Thenceforward the machine settled down to its work over again, until I met friends, and had a second tea. Another Excelsior rider sped me a mile or so one the way, and then a scorcher friend on a pedal bicycle joined me. Darkness came on, three acetylene lamps for various unintelligible reasons failed us, and a tiny paraffin lamp was requisitioned. This meant cautious driving in the dark. Finally, at eleven pm, an awful scrunch saluted my horrified ears, and, ere I could dismount, it rose to a hideous earpiercing clatter.

I Lose some Spokes
The wretched carrier had fouled the back brake, which had calmly wrenched a score of spokes out of the rear wheel. The two hundred miles run had ended at one hundred and eighty-five. Over what followed, I must be brief, lest my feelings pervade my language. Tucking the saddle under my arm, I wheeled that heavy motor two miles to a village where we woke a farmer.

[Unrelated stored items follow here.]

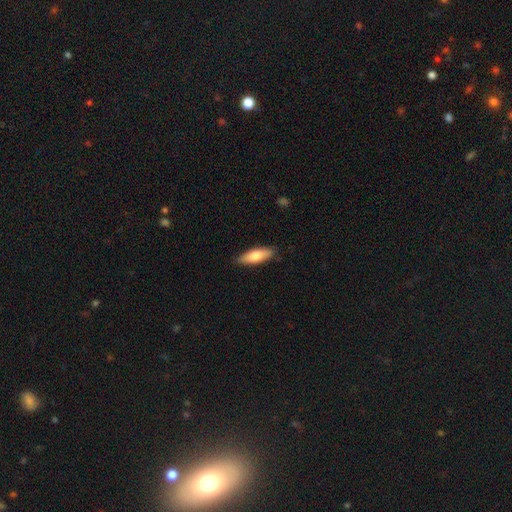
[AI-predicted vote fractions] This is likely a smooth galaxy (75%). How rounded: possibly in between (53%). Merging: clearly none (86%).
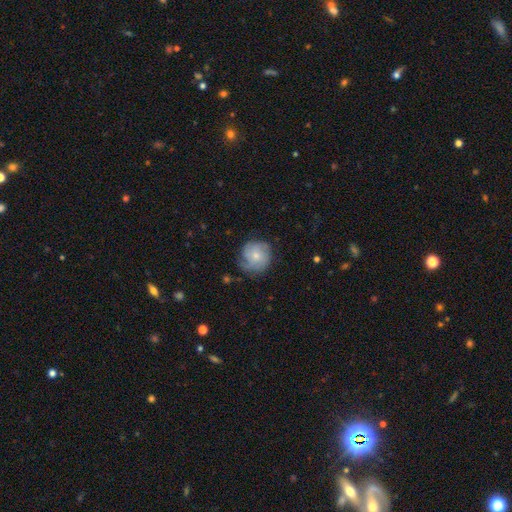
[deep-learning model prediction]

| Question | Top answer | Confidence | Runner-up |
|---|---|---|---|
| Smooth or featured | smooth | 46% | tied: featured or disk (46%) |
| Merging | none | 66% | minor disturbance (24%) |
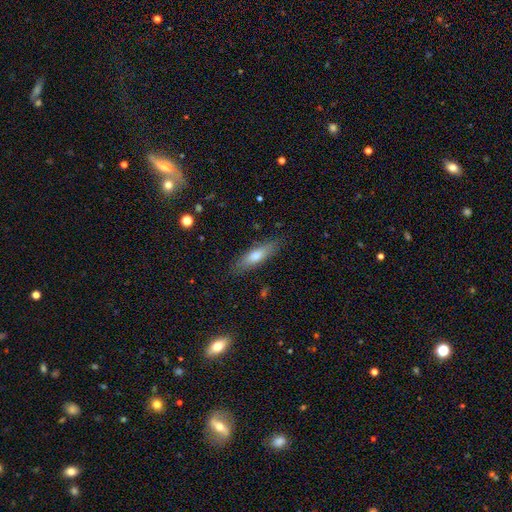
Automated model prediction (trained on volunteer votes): smooth-or-featured: smooth: 65% | featured or disk: 28% | star or artifact: 7%
  how-rounded: cigar-shaped: 61% | in between: 37% | round: 2%
  merging: none: 85% | minor disturbance: 11% | major disturbance: 2% | merger: 1%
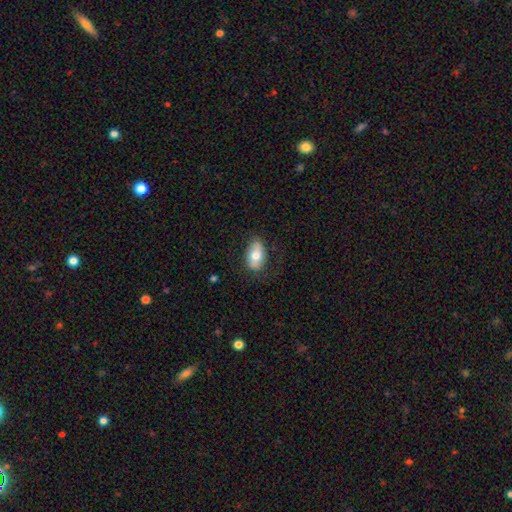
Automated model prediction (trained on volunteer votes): A smooth galaxy with no disk features (66%) that is in between round and cigar-shaped (90%).

Vote fractions:
- Smooth or featured? smooth: 66% / featured or disk: 27% / star or artifact: 6%
- How rounded? in between: 90% / round: 7% / cigar-shaped: 3%
- Merging? none: 78% / minor disturbance: 16% / major disturbance: 4% / merger: 1%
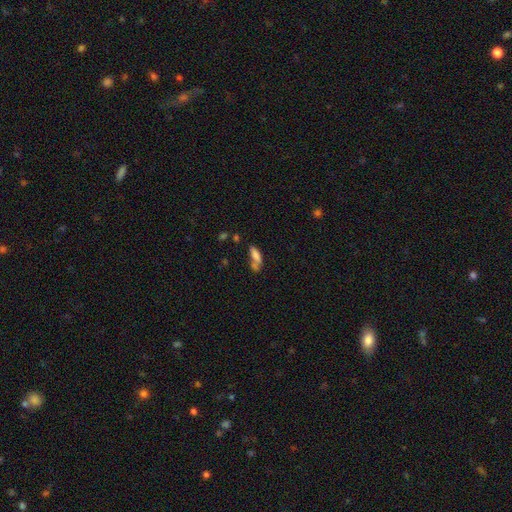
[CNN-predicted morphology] Overall: smooth (73%). How rounded: in between (65%; cigar-shaped 32%). Merging: merger (40%; none 34%).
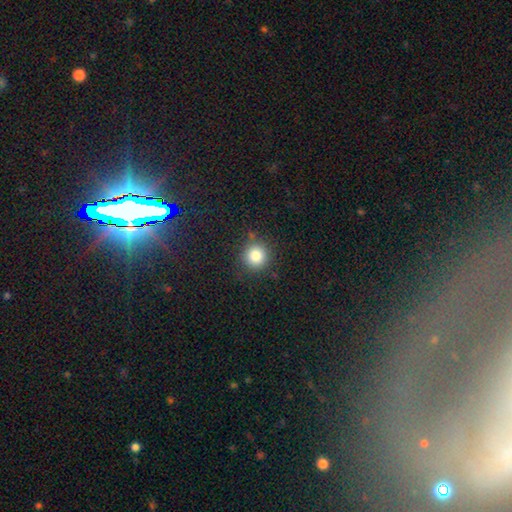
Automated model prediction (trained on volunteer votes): The model was most divided on "smooth or featured": smooth: 82%, star or artifact: 12%, featured or disk: 6%. More confident: how rounded — round (92%); merging — none (86%).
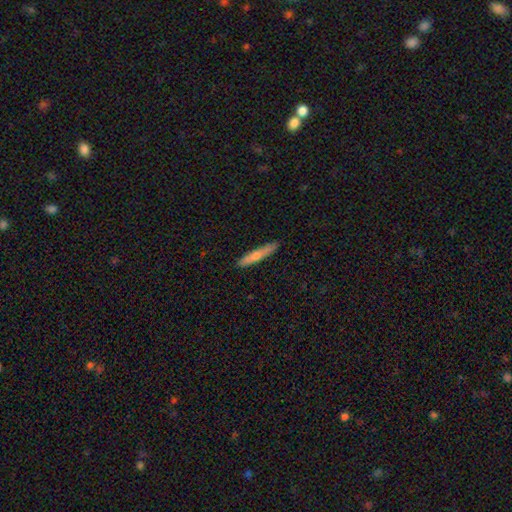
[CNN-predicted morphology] This appears to be a smooth galaxy with no disk features (57%) that is cigar-shaped (93%). Merging: none (89%).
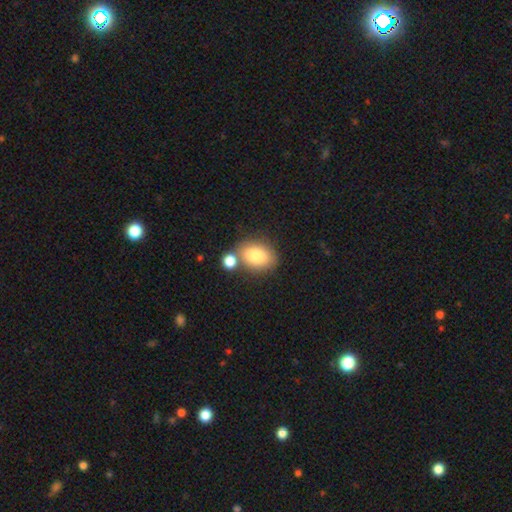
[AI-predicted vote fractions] smooth_or_featured: smooth (p=0.83) [alt: featured or disk p=0.09]
how_rounded: in between (p=0.76) [alt: round p=0.22]
merging: none (p=0.61) [alt: merger p=0.22]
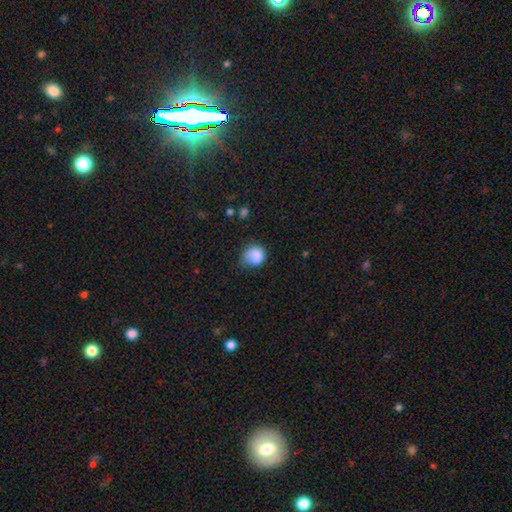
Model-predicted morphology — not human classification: Smooth or featured? Predicted: smooth (p=0.84). How rounded? Predicted: round (p=0.71). Merging? Predicted: none (p=0.48).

He propped the motor against the sideboard in his parlour, and went with us to wake somebody else. The people of Umberleigh are very longsuffering. We hammered at their doors at midnight, and they talked to us in dulcet accents and gave us food, and finally lent me a very passable push bicycle, on which I rode home. The motor cycle has now a new carrier, and its reliability has made many converts.